Stretch Before That Workout? Maybe Not!

Everyone knows that you should stretch before physical exercise. It turns out that everyone might just be
wrong. New research seems to indicate that stretching can actually reduce your strength without providing any immunity from injury. Wait, what?

Stretching seems harmless. Holding a stress position that extends large muscle groups seems like an obvious way to prepare the muscles for rigorous use. And how often are muscle pulls or strains blamed on not stretching before working out?

Two recent research studies took on measuring the results of stretching before exercise. One study found that stretching reduced overall strength by 5.5% and the other study found strength decreased by 8.3%.  These results were independent of people’s age, sex, or physical fitness. The only time stretching did not have negative effects was when the stretching period was less than 45 seconds.

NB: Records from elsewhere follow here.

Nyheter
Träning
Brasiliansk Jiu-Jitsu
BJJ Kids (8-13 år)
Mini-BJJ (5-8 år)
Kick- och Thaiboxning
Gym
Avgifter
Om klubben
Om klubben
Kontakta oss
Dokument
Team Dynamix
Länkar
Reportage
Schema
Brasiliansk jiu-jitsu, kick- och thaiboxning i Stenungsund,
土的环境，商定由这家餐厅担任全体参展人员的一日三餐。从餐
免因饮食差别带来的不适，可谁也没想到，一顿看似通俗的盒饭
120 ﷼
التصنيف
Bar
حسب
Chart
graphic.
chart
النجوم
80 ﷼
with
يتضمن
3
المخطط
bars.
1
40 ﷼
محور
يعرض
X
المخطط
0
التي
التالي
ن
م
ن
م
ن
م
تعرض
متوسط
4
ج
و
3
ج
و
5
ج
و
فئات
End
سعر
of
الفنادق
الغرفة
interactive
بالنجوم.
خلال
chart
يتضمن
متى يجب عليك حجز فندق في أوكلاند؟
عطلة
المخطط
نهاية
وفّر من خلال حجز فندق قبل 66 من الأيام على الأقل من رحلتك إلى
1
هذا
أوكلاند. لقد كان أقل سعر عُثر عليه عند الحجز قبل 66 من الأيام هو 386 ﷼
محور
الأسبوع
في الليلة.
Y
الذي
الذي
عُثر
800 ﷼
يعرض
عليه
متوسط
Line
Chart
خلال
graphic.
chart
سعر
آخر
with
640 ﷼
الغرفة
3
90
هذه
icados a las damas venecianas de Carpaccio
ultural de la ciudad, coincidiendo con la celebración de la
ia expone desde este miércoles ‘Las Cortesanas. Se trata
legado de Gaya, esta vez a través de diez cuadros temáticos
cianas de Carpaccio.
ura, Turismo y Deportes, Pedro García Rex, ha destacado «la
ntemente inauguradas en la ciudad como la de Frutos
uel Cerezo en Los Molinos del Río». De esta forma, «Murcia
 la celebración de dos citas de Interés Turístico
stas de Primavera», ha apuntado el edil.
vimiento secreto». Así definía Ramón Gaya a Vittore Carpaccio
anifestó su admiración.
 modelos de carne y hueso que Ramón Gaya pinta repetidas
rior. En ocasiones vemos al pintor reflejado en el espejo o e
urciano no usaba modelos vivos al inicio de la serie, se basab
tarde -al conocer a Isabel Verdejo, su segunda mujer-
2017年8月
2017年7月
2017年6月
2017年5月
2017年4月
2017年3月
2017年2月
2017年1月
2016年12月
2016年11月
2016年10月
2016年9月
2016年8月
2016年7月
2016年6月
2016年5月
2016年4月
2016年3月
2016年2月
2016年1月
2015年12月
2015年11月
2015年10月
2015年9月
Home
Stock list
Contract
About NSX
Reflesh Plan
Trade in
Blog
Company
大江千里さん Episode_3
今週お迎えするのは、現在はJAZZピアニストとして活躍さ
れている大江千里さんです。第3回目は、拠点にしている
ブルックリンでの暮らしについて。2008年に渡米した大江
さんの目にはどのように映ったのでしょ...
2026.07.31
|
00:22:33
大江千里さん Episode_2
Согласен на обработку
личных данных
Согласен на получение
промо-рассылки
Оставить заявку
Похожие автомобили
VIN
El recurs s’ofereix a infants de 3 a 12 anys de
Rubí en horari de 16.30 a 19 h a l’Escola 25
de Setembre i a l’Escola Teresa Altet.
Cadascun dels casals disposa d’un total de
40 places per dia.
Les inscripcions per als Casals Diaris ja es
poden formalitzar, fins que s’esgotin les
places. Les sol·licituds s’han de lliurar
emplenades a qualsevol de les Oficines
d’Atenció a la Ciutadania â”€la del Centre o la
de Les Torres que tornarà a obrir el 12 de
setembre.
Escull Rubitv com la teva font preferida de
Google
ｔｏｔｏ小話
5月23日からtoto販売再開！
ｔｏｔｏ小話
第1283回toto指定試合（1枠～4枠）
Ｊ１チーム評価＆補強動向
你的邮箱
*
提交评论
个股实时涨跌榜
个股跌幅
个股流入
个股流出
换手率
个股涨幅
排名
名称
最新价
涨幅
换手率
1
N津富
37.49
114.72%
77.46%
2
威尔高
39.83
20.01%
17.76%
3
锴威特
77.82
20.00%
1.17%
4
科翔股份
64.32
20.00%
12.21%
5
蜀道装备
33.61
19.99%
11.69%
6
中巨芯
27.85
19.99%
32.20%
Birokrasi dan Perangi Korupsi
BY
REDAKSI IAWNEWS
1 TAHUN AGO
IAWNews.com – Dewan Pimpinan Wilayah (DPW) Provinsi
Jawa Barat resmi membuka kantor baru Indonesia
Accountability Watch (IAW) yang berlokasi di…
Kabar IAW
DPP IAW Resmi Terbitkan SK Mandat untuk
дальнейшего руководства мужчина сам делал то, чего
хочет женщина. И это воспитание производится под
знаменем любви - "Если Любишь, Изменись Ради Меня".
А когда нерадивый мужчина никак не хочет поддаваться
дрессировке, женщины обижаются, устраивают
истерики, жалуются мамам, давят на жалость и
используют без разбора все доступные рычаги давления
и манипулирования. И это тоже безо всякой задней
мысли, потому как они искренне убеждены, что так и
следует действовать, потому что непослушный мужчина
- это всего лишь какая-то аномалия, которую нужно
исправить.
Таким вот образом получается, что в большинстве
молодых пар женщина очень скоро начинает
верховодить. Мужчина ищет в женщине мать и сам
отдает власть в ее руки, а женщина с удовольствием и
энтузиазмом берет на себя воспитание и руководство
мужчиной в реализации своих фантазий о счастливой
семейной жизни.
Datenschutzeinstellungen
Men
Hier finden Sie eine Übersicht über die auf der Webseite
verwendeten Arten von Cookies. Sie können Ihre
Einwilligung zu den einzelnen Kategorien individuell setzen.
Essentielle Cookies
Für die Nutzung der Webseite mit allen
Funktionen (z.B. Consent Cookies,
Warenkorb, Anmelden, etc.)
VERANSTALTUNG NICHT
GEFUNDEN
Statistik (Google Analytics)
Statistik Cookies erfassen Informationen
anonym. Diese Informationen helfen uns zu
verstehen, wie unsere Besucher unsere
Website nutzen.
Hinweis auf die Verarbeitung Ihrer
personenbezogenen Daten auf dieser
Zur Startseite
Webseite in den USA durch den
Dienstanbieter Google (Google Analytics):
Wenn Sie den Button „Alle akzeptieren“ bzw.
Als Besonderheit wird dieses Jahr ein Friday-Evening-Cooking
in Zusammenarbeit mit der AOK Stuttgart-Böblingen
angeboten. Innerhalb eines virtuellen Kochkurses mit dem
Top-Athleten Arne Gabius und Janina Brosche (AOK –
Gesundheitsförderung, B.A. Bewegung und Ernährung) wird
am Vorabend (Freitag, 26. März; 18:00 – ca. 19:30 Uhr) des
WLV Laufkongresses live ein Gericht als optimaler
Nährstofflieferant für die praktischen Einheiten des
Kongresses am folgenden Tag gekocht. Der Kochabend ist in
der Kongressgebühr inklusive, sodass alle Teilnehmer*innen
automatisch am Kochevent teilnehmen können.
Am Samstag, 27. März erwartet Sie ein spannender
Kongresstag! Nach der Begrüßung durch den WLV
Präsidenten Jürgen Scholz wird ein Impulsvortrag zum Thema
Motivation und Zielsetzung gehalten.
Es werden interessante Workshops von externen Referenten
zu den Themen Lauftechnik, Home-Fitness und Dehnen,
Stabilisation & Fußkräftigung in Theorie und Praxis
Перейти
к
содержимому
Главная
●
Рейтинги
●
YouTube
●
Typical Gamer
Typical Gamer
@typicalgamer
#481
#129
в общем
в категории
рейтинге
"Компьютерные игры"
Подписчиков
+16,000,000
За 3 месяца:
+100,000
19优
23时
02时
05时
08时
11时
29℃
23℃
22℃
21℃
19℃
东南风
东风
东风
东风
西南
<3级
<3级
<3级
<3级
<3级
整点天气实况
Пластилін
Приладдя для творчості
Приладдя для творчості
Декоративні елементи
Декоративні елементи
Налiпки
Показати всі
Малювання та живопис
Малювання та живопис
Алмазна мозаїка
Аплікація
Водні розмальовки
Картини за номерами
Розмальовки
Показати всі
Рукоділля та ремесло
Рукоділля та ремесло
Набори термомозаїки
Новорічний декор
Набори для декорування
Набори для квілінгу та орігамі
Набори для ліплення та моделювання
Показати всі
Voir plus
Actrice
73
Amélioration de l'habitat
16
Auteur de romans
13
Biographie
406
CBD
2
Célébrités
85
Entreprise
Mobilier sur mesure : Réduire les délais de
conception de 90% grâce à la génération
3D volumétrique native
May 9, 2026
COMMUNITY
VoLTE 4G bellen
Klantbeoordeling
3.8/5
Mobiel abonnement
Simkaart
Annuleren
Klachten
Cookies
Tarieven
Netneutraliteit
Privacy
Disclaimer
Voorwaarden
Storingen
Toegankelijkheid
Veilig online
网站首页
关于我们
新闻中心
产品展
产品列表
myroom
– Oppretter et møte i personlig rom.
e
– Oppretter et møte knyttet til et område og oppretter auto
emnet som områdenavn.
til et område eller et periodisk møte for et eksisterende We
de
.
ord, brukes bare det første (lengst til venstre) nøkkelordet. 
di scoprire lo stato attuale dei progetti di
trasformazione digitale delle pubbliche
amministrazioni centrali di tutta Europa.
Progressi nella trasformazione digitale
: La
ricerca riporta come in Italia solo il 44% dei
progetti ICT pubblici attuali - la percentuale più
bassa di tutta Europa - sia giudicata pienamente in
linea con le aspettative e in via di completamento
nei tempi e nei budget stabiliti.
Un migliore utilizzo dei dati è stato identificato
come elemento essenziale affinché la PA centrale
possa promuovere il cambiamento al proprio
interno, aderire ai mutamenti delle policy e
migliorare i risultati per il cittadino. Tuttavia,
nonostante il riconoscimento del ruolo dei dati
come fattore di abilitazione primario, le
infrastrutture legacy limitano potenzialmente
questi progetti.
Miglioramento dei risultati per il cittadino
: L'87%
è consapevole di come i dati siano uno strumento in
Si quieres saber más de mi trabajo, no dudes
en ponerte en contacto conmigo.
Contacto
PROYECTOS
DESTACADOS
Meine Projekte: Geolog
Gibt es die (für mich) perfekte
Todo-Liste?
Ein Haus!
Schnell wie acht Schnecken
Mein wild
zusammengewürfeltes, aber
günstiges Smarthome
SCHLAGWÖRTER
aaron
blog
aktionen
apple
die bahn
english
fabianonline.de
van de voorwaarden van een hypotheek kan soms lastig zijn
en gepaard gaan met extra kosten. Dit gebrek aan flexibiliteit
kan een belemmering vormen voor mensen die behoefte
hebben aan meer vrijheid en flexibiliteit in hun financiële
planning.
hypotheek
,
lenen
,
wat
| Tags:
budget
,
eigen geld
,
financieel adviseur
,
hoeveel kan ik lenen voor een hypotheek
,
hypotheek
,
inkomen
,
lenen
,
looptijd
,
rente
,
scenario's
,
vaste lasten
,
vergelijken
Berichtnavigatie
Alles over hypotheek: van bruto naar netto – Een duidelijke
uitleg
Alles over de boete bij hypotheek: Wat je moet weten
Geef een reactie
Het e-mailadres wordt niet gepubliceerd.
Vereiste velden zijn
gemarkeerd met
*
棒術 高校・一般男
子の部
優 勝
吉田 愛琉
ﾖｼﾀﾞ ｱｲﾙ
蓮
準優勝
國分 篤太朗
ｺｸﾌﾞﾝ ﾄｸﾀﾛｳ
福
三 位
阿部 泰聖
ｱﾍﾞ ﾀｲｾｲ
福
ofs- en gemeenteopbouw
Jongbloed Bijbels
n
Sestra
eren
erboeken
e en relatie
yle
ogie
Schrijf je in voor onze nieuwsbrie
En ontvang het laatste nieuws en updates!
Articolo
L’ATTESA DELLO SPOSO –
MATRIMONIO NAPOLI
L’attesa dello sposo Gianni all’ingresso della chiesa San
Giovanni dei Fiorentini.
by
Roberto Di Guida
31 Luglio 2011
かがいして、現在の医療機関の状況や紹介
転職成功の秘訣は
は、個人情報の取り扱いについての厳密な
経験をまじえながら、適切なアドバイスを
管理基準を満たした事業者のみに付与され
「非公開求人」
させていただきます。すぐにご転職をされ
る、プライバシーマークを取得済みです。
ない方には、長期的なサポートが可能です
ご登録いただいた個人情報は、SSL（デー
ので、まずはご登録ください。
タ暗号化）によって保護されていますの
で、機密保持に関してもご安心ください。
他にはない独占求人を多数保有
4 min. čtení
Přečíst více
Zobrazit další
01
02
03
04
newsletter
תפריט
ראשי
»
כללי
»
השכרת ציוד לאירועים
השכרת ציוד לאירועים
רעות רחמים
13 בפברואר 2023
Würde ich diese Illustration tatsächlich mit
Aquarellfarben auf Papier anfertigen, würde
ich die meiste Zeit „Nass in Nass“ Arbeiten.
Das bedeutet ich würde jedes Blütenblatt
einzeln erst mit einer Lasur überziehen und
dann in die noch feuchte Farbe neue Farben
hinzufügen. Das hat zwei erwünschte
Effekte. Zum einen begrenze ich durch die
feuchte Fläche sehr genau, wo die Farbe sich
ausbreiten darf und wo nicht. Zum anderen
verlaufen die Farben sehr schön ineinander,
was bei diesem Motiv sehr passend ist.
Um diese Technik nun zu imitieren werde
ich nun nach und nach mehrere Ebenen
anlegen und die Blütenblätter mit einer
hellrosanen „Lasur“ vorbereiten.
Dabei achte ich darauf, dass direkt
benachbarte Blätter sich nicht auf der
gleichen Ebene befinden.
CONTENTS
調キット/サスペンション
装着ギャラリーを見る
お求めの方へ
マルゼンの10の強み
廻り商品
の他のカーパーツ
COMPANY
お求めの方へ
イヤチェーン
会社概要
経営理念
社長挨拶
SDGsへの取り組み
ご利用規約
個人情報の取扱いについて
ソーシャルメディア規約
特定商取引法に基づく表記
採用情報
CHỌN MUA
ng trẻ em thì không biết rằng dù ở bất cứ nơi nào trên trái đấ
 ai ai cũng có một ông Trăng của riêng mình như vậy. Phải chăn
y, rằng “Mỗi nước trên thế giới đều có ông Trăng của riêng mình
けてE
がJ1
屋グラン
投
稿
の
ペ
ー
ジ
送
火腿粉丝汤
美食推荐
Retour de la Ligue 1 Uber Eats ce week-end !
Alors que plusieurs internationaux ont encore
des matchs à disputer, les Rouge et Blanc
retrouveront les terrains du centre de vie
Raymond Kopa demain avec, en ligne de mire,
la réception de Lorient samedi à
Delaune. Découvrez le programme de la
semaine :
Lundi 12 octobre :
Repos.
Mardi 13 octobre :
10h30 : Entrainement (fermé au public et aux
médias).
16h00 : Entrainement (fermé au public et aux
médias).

What can be done? Static stretching seems to decrease power without delivering
any benefits. Dynamic stretching, however, seems to help. Dynamic stretching involves moving the body through the motions of the anticipated strenuous exercise, but without any weight or resistance. This helps stimulate blood flow and increases tissue temperature, delivering resistance to injury without decreasing muscle strength.

So maybe consider some light exercises before weight lifting, like squat thrusts or jumping jacks. Just leave those “stretch and hold” positions in the closet with your Nehru jackets.